Pictures with lens parameters
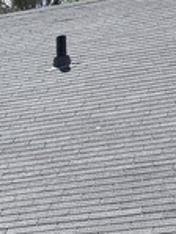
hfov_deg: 7.9
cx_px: -264
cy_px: 504
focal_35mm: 174
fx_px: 1178
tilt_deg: +1.9
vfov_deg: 10.3
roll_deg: +0.8
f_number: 1.78
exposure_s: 1/3759
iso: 80
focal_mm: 6.76
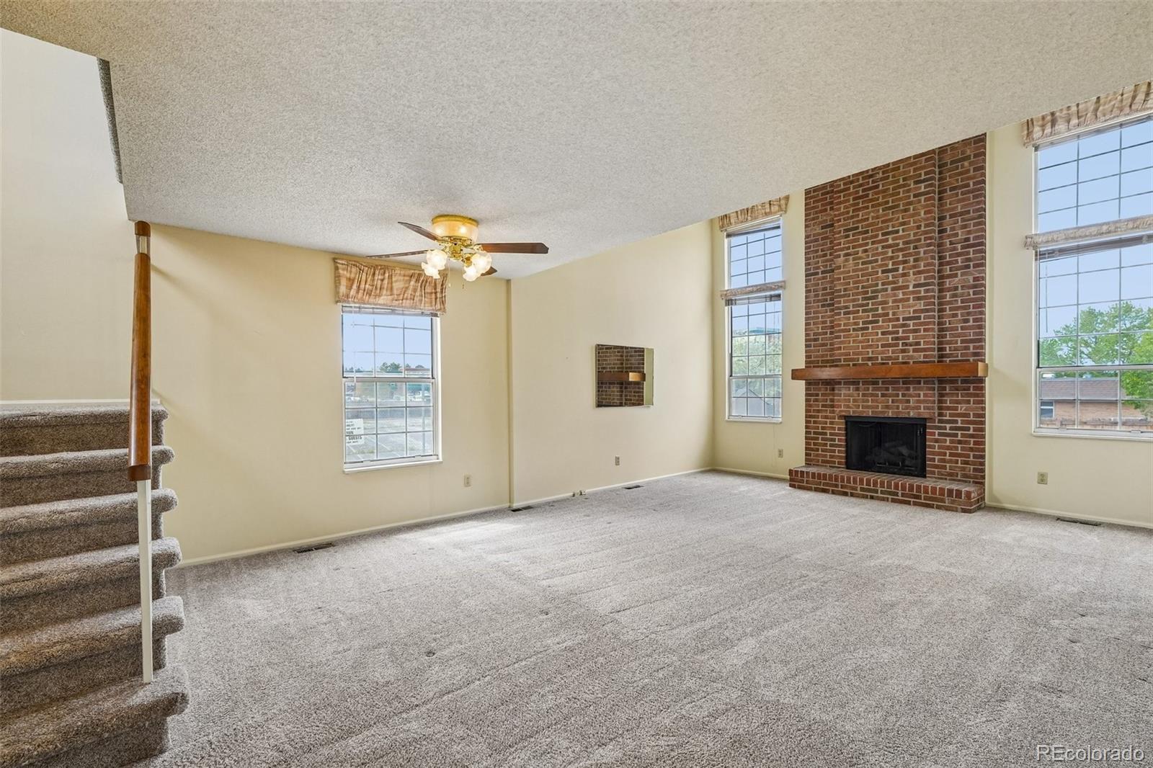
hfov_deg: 100.4
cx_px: 576
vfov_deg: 77.3
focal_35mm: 15
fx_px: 480
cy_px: 384
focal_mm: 10
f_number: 8
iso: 800
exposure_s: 1/15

PROMPT: Please copy the records above word for word, leaving out every picture.

SOLUTION TO THE PROBLEM:
hfov_deg: 7.9
cx_px: -264
cy_px: 504
focal_35mm: 174
fx_px: 1178
tilt_deg: +1.9
vfov_deg: 10.3
roll_deg: +0.8
f_number: 1.78
exposure_s: 1/3759
iso: 80
focal_mm: 6.76
hfov_deg: 100.4
cx_px: 576
vfov_deg: 77.3
focal_35mm: 15
fx_px: 480
cy_px: 384
focal_mm: 10
f_number: 8
iso: 800
exposure_s: 1/15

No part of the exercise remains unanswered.